● EXERCISE REQUIREMENTS
Among the lines below, list those containing the string "xChannelSelector".

──────── DATA IN THIS EXERCISE ────────

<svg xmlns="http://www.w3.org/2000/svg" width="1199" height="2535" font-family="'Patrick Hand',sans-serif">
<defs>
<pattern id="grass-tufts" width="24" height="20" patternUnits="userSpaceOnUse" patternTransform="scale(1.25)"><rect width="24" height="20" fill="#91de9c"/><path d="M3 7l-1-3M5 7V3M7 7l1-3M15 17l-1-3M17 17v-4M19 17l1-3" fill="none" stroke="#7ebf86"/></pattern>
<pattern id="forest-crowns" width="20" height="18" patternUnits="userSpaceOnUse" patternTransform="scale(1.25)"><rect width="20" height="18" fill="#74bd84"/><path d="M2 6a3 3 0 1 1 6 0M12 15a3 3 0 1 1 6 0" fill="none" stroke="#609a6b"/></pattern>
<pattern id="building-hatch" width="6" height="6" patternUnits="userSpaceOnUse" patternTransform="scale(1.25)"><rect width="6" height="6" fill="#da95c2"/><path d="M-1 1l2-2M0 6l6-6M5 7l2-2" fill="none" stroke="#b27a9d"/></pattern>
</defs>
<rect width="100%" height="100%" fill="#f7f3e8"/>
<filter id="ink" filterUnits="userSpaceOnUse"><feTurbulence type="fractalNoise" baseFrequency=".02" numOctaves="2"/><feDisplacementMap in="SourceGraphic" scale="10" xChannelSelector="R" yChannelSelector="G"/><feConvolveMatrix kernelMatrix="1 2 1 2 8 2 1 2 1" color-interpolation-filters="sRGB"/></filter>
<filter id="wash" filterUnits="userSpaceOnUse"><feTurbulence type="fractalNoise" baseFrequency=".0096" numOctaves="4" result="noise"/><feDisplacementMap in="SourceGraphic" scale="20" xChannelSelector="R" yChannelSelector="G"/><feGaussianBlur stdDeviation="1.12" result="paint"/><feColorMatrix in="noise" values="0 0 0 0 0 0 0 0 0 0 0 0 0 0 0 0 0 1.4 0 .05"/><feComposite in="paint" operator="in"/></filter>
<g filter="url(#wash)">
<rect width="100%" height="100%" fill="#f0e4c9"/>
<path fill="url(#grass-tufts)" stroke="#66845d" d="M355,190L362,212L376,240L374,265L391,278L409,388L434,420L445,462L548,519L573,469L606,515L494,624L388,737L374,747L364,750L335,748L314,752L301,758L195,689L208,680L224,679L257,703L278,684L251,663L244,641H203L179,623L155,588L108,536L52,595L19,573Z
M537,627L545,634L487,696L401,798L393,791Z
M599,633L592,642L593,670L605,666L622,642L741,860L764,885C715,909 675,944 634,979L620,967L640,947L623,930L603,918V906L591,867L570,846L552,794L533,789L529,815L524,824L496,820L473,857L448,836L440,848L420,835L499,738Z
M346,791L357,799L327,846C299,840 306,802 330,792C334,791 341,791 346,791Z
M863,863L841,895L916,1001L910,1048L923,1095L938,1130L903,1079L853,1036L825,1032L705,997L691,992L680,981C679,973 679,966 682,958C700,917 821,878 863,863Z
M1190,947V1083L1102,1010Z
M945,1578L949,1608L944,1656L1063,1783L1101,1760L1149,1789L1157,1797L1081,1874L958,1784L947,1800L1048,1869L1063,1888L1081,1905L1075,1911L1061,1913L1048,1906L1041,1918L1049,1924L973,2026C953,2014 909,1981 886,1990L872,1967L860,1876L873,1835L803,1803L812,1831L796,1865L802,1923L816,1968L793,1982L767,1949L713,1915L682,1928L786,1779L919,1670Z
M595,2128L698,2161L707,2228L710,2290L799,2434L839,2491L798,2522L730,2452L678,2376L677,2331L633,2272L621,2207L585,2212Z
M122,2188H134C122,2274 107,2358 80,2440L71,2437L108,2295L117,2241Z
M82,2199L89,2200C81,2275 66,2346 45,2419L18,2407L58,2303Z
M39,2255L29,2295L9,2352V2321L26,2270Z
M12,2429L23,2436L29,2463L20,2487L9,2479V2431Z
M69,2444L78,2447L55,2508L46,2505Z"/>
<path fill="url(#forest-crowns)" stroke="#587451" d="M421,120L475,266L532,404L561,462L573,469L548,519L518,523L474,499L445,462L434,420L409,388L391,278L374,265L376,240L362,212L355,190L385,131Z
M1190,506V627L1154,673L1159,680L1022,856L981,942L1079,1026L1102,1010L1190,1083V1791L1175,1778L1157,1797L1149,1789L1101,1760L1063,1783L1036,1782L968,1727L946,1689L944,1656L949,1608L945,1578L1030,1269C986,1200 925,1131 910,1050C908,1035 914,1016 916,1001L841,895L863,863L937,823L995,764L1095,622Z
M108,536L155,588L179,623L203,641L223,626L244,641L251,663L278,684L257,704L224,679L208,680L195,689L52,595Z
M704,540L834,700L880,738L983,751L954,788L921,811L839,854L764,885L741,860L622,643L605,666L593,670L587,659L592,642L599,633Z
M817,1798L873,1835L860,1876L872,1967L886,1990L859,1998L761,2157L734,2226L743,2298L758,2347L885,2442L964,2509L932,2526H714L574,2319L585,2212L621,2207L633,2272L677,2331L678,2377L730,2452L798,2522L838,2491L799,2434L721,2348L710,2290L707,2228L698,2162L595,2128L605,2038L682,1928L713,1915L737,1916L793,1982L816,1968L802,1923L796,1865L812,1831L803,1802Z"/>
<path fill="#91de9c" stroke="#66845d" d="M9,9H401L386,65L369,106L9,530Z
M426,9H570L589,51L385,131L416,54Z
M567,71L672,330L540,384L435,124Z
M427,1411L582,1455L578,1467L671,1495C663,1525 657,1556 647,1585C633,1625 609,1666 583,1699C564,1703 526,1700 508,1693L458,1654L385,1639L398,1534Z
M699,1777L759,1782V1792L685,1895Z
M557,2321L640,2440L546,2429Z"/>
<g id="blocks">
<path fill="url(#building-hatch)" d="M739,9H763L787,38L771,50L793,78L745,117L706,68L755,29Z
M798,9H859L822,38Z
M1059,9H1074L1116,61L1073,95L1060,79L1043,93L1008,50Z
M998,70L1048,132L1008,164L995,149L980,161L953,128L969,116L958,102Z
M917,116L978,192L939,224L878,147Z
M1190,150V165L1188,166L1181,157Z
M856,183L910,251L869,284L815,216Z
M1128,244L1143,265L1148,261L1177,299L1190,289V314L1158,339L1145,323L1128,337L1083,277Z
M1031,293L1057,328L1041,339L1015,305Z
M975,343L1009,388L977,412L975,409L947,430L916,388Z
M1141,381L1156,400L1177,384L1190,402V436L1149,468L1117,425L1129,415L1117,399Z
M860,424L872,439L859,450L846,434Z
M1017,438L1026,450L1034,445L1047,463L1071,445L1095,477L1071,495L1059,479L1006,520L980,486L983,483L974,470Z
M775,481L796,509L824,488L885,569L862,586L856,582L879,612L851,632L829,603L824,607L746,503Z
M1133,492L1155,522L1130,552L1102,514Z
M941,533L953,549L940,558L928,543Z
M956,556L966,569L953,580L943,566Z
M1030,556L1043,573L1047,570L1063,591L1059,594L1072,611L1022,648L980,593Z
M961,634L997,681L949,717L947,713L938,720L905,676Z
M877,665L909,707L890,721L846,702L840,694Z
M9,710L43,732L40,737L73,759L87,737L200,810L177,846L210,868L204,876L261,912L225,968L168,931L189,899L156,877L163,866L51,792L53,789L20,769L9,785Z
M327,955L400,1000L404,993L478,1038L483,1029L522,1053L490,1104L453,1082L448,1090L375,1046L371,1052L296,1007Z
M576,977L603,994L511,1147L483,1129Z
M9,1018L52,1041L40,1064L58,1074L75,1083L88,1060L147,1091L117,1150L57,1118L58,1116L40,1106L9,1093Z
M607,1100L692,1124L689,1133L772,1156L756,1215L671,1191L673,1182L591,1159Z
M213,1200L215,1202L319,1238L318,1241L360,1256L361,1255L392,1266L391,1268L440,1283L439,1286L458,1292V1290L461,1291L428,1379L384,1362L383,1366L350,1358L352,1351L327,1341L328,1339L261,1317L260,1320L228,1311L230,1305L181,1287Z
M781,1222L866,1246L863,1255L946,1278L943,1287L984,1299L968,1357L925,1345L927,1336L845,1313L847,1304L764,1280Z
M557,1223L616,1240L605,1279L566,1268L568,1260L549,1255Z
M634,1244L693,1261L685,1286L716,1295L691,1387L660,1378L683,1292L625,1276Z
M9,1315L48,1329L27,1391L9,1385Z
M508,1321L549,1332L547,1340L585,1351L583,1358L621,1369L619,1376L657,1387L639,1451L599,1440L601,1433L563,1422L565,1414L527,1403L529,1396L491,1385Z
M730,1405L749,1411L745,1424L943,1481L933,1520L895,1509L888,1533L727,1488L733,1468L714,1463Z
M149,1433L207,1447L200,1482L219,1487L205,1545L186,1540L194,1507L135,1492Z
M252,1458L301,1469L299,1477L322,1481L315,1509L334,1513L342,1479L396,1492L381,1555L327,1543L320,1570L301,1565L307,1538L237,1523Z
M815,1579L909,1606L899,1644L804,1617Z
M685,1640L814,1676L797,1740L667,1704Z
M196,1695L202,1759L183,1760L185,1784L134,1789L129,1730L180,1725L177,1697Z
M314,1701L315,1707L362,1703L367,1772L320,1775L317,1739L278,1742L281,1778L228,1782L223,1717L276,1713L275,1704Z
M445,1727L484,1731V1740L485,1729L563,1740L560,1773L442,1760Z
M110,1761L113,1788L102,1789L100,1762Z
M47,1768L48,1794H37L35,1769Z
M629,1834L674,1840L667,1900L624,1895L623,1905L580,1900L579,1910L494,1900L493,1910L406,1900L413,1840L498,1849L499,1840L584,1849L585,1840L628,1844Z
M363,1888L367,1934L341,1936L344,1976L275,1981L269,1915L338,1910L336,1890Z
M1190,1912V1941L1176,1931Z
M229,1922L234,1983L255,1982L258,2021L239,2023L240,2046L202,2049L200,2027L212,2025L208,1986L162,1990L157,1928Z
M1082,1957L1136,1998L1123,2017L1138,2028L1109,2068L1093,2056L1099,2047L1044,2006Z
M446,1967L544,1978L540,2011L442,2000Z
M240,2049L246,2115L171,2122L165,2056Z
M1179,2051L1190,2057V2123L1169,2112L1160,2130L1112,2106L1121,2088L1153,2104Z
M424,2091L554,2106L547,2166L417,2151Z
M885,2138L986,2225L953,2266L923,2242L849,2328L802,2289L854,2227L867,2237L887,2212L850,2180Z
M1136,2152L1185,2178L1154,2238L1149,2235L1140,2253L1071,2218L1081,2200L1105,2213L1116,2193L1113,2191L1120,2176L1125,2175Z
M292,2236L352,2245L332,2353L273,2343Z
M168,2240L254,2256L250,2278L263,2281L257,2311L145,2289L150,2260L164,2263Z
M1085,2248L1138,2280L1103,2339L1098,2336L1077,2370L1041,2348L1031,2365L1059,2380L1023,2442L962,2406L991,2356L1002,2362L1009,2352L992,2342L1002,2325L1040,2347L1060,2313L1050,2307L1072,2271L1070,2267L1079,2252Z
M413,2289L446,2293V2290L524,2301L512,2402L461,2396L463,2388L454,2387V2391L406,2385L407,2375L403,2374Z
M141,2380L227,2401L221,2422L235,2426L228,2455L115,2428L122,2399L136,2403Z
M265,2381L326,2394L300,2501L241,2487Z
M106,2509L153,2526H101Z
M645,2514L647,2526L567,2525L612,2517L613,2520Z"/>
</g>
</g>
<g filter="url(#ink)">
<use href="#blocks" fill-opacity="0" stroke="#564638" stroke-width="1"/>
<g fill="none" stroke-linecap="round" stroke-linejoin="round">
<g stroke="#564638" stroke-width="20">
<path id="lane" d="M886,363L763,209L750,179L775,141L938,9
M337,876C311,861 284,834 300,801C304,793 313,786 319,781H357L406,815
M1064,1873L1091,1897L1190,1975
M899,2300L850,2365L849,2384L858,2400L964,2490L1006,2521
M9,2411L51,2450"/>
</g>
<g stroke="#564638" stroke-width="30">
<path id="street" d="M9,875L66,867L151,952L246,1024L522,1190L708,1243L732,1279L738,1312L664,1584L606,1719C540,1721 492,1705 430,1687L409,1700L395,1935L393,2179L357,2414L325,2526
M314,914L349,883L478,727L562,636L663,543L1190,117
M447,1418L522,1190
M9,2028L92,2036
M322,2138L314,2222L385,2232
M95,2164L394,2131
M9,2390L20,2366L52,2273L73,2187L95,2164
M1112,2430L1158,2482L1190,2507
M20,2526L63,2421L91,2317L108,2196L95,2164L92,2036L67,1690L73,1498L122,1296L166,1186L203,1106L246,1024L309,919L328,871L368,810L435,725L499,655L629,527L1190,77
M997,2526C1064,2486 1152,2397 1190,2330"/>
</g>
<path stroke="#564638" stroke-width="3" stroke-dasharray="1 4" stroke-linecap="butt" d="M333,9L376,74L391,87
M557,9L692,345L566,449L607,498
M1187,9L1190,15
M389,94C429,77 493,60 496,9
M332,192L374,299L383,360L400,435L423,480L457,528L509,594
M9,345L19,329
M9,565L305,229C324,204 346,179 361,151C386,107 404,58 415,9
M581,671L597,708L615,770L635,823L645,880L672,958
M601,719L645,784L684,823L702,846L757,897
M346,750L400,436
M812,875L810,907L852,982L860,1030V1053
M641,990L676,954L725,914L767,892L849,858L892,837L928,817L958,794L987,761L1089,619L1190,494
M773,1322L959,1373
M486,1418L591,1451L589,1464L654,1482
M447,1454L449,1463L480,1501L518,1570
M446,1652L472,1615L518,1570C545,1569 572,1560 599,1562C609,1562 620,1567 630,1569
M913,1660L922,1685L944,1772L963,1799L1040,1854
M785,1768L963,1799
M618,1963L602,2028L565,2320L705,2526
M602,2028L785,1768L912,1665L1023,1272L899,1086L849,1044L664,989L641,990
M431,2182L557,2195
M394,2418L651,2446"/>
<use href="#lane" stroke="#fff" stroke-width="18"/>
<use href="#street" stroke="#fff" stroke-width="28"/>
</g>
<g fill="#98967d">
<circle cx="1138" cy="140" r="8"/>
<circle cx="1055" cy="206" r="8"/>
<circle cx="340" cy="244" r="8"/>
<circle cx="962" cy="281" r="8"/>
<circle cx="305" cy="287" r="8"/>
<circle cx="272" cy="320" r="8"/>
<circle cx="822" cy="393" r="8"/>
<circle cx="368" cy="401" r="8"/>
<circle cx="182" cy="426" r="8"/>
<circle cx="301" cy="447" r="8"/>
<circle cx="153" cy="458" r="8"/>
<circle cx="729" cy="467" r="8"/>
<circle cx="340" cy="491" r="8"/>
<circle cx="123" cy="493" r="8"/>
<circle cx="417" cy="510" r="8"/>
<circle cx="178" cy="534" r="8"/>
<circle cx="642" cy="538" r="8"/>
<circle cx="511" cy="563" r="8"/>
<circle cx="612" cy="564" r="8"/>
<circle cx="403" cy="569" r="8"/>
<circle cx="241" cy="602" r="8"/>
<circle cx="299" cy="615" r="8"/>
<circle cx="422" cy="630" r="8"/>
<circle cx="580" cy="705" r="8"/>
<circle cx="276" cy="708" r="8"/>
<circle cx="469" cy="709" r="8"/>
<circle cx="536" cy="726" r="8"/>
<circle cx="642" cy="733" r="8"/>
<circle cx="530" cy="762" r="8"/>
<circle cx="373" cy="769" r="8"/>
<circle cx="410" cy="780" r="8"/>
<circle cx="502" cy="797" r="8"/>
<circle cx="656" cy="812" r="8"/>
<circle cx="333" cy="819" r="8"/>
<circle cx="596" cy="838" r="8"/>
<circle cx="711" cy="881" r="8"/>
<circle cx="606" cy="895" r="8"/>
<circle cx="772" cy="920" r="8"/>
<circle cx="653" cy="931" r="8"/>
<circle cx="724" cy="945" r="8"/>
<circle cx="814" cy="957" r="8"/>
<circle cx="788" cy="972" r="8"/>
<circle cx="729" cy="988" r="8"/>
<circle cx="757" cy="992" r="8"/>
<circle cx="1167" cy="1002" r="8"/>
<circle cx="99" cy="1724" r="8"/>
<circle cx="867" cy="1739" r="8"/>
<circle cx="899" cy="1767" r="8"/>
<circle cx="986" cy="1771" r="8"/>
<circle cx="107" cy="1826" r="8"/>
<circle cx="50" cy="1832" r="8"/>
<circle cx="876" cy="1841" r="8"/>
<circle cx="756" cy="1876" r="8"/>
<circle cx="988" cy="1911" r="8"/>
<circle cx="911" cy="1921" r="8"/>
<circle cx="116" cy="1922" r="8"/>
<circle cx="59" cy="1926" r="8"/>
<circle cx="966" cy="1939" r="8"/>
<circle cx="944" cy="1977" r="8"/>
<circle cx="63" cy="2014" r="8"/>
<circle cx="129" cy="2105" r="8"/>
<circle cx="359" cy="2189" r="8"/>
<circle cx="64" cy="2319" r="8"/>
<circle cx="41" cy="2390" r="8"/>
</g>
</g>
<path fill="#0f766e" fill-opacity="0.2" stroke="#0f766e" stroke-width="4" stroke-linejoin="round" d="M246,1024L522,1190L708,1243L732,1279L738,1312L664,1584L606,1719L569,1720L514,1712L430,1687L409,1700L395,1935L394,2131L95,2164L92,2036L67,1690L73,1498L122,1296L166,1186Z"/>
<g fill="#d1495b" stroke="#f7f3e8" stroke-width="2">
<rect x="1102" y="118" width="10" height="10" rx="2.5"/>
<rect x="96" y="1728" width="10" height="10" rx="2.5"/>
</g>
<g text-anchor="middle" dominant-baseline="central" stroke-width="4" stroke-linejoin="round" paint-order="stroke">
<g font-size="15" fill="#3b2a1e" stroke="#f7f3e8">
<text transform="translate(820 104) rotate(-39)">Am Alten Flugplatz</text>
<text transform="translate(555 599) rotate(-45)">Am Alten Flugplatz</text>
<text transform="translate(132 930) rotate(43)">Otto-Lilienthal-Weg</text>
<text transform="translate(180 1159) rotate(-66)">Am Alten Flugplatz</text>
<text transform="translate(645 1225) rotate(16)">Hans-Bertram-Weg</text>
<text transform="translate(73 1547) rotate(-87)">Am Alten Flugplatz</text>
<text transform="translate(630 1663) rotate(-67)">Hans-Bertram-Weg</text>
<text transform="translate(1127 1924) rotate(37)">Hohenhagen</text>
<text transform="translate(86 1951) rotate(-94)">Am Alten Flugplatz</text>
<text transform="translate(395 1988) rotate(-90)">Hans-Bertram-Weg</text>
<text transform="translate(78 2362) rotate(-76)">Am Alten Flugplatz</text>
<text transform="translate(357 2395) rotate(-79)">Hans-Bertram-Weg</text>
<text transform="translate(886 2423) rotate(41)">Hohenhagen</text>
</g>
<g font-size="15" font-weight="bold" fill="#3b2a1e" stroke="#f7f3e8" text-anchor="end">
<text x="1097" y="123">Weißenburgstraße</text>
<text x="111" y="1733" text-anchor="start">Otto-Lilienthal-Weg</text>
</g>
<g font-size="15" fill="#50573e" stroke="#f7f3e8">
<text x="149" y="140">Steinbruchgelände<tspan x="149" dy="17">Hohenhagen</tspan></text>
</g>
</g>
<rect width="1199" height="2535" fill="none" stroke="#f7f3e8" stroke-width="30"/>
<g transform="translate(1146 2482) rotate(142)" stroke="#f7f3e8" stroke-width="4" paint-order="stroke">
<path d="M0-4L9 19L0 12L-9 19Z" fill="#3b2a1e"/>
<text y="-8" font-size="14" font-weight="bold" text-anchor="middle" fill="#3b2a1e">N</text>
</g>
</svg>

────────

● REPLY TO THE TASK
<filter id="ink" filterUnits="userSpaceOnUse"><feTurbulence type="fractalNoise" baseFrequency=".02" numOctaves="2"/><feDisplacementMap in="SourceGraphic" scale="10" xChannelSelector="R" yChannelSelector="G"/><feConvolveMatrix kernelMatrix="1 2 1 2 8 2 1 2 1" color-interpolation-filters="sRGB"/></filter>
<filter id="wash" filterUnits="userSpaceOnUse"><feTurbulence type="fractalNoise" baseFrequency=".0096" numOctaves="4" result="noise"/><feDisplacementMap in="SourceGraphic" scale="20" xChannelSelector="R" yChannelSelector="G"/><feGaussianBlur stdDeviation="1.12" result="paint"/><feColorMatrix in="noise" values="0 0 0 0 0 0 0 0 0 0 0 0 0 0 0 0 0 1.4 0 .05"/><feComposite in="paint" operator="in"/></filter>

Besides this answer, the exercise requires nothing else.